Jakim cudem Krasuski nagle odegrał rolę najważniejszego polskiego zawodnika w drużynie której run podczas tegorocznego playoff – tych niezapomnianych 17 meczów w trakcie 38 dni, to prowadzenie jeszcze 2.5 minuty przed końcem finałowego meczu nr 7 – może być wspominane nie tylko w Lublinie latami?
Krasuski po zakończeniu SMS Władysławowo podpisał w 2019 roku trzyletni kontrakt z Eneą Astorią Bydgoszcz, którą prowadził Artur Gronek. Po wygaśnięciu kontraktu z klubem z województwa kujawsko-pomorskiego, przeniósł swoje talenty do Startu, co zbiegło się to z z zatrudnieniem przez lubelski klub trenera… Gronka.
Koszykarski syn swojego trenera!
Nieszczęście jednego szansą innego
Gorzej, że lata mijały, a Krasuski pełnił w swoich kolejnych drużynach PLK tę samą rolę – marginalną. W sezonie 2024/2025, po zatrudnieniu przez Start szóstego obcokrajowca Tevina Browna, stał się zaledwie jedenastym zawodnikiem w rotacji.
Efekt? W styczniu 2025 roku grywał w II-ligowych rezerwach Startu.
Wszystko odmieniło się w marcu 2025 roku, gdy na operację kolana, wykluczającą go z gry do końca sezonu musiał zdecydować się Jakub Karolak – lider polskiej rotacji Startu. Okienko transferowe w lidze było jeszcze otwarte, lecz na horyzoncie nie było polskich zawodników, którzy mogliby wzmocnić kadrę Startu (lub środków na pozyskanie takich).
Efekt? Trener Wojciech Kamiński musiał poukładać polską rotację na nowo, obdarzając dużym zaufaniem Krasuskiego. Co było dalej? Wszyscy wiemy.
Co zmieni zniesienie przepisu o obowiązkowym Polaku?
Chcę wierzyć, że przykład Krasuskiego będzie nowym trendem w PLK. Że w przypadku kontuzji czy problemów w drużynie lepszym rozwiązaniem okaże się danie szansy polskiemu chłopakowi z końcówki ławki niż zwężenie rotacji do maksimum.

ZAPISANE DANE
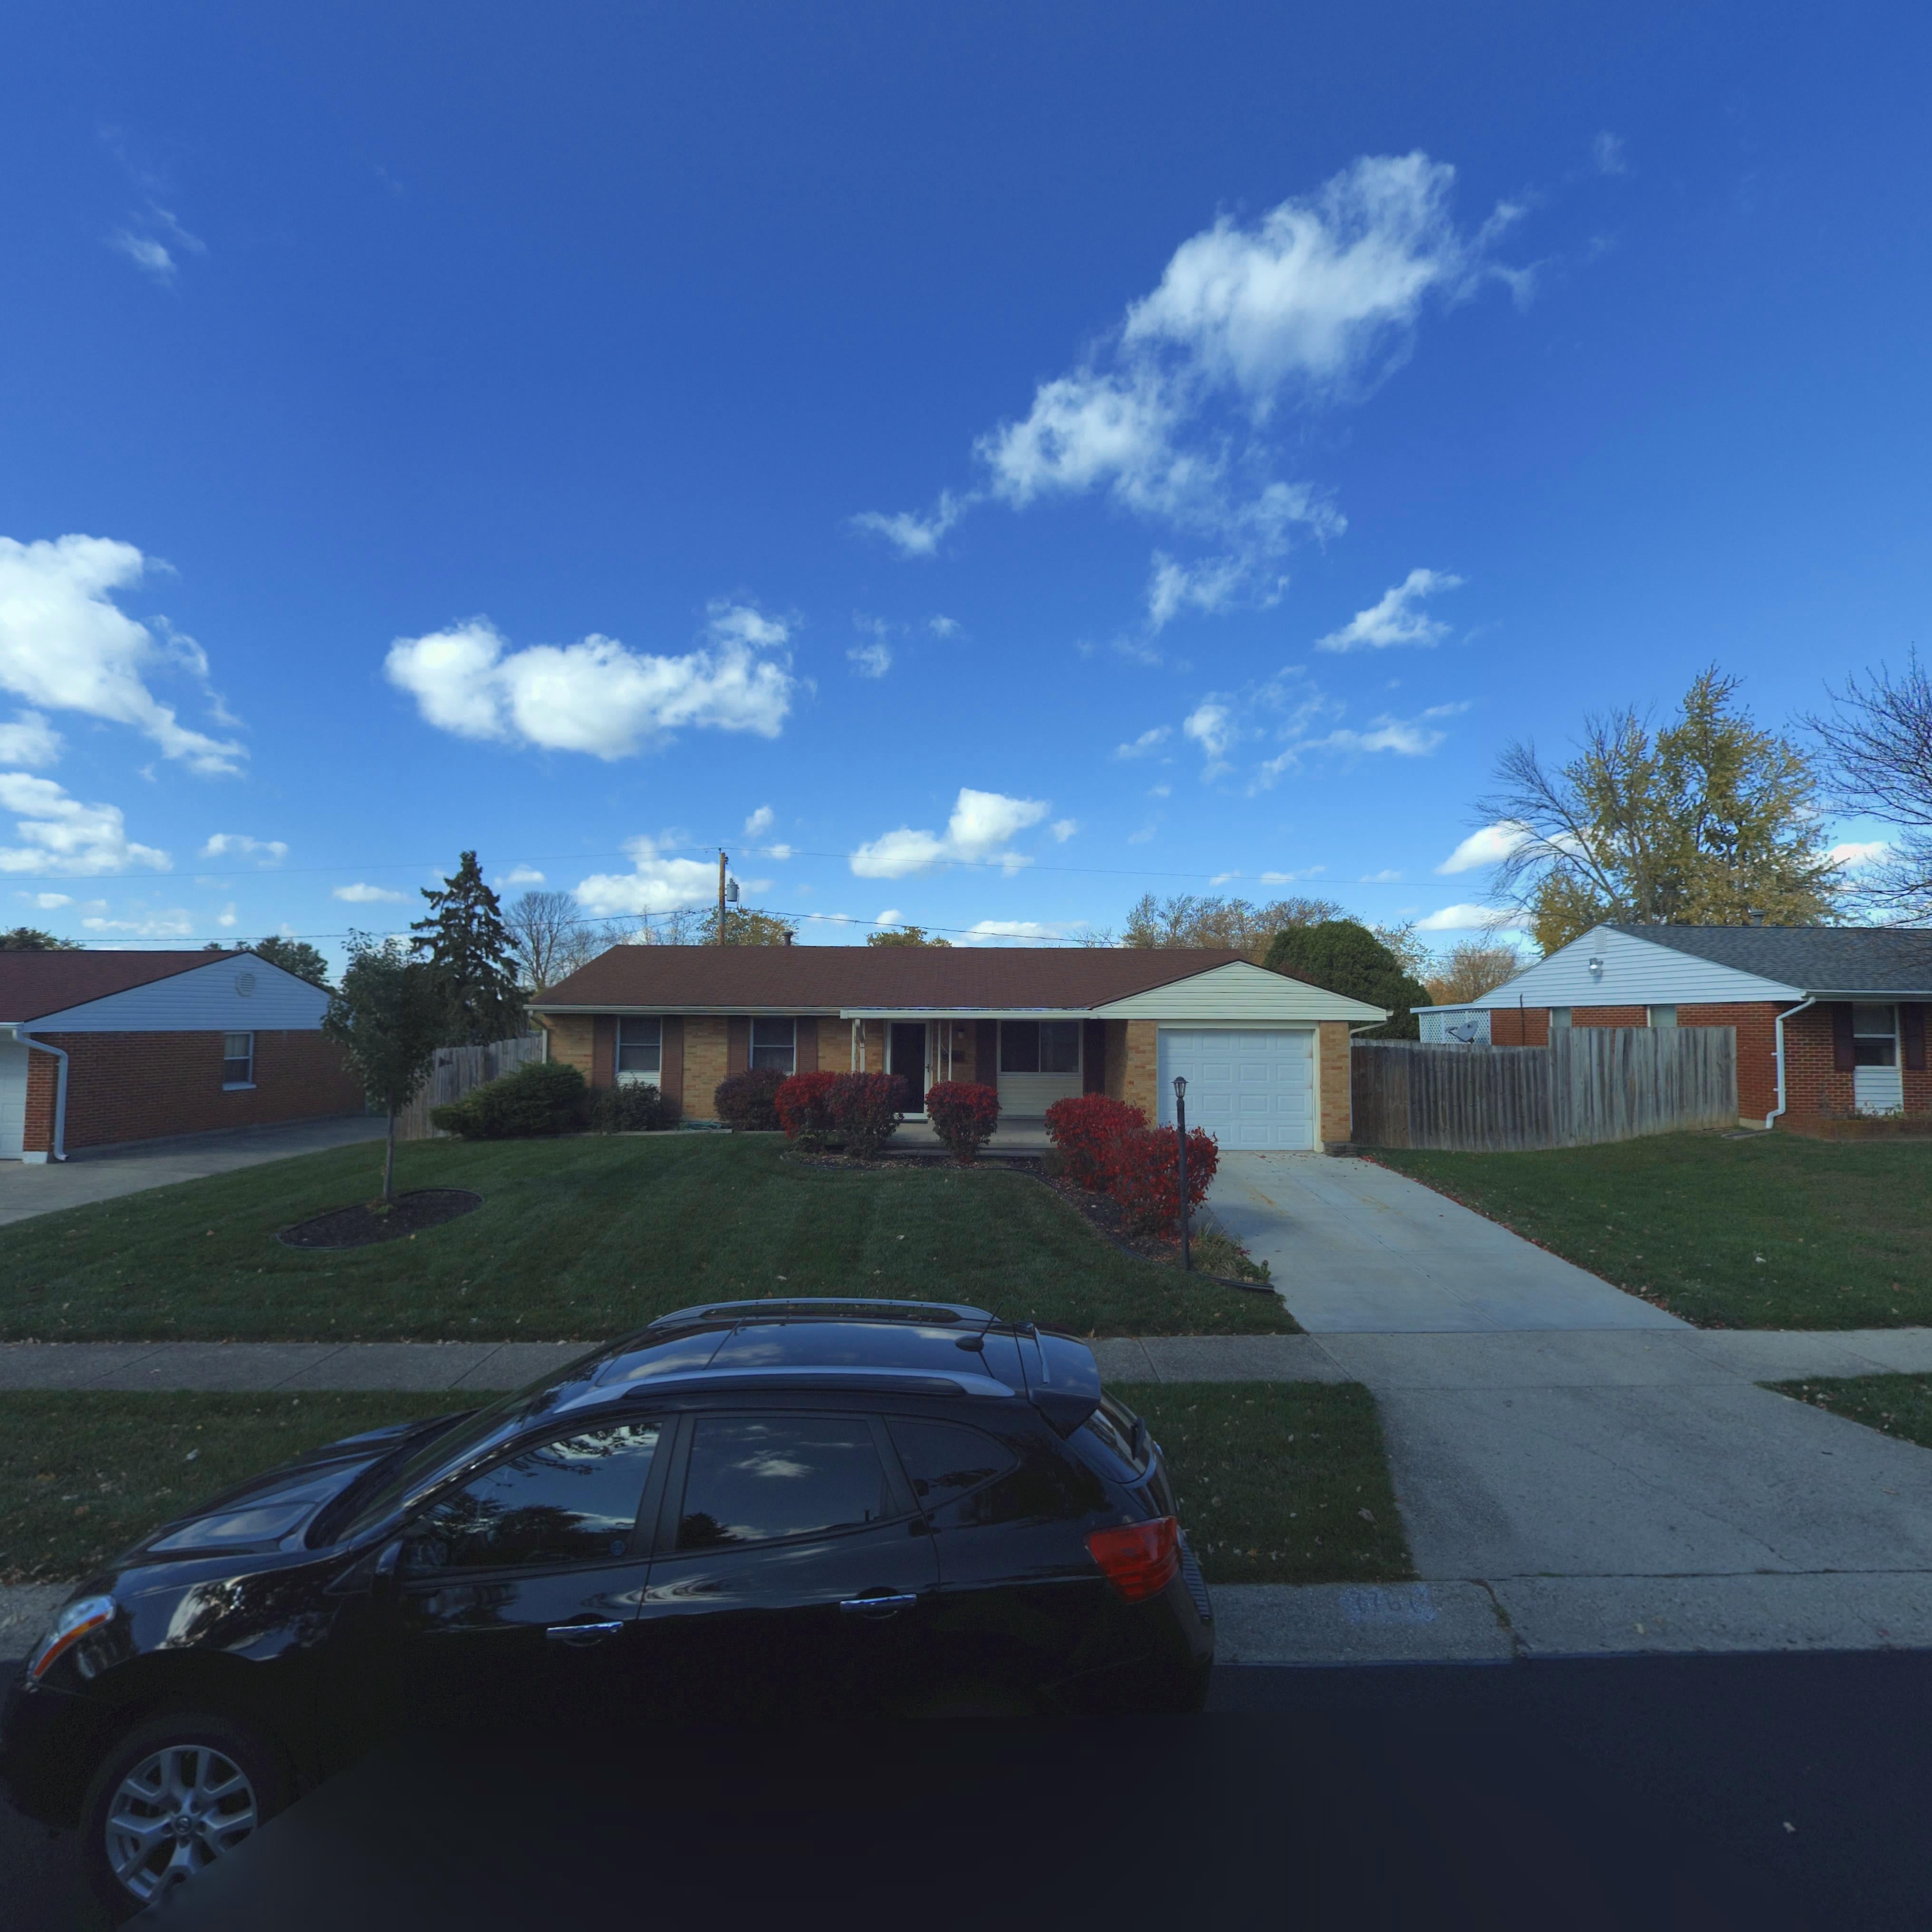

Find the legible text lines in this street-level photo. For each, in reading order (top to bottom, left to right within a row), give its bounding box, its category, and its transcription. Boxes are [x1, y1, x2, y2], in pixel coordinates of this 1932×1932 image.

ZADANIA
1 - Wypisz dokładnie fragment tekstu o Krasuskim od „Krasuski po zakończeniu” do „zawodnikiem w rotacji.”.
2 - Odpowiedz na podstawie tekstu o Krasuskim:
(a) Z jakim klubem Krasuski podpisał kontrakt w 2019 roku i na ile lat?
(b) Kto w marcu 2025 roku musiał poddać się operacji kolana?
(c) Gdzie grywał Krasuski w styczniu 2025 roku?
Wykaz nie ma tu żadnego znaczenia.

ODPOWIEDZI
1 -
Krasuski po zakończeniu SMS Władysławowo podpisał w 2019 roku trzyletni kontrakt z Eneą Astorią Bydgoszcz, którą prowadził Artur Gronek. Po wygaśnięciu kontraktu z klubem z województwa kujawsko-pomorskiego, przeniósł swoje talenty do Startu, co zbiegło się to z z zatrudnieniem przez lubelski klub trenera… Gronka.
Koszykarski syn swojego trenera!
Nieszczęście jednego szansą innego
Gorzej, że lata mijały, a Krasuski pełnił w swoich kolejnych drużynach PLK tę samą rolę – marginalną. W sezonie 2024/2025, po zatrudnieniu przez Start szóstego obcokrajowca Tevina Browna, stał się zaledwie jedenastym zawodnikiem w rotacji.

2 -
(a) Krasuski podpisał trzyletni kontrakt z Eneą Astorią Bydgoszcz.
(b) Operacji kolana musiał poddać się Jakub Karolak.
(c) W styczniu 2025 roku Krasuski grywał w II-ligowych rezerwach Startu.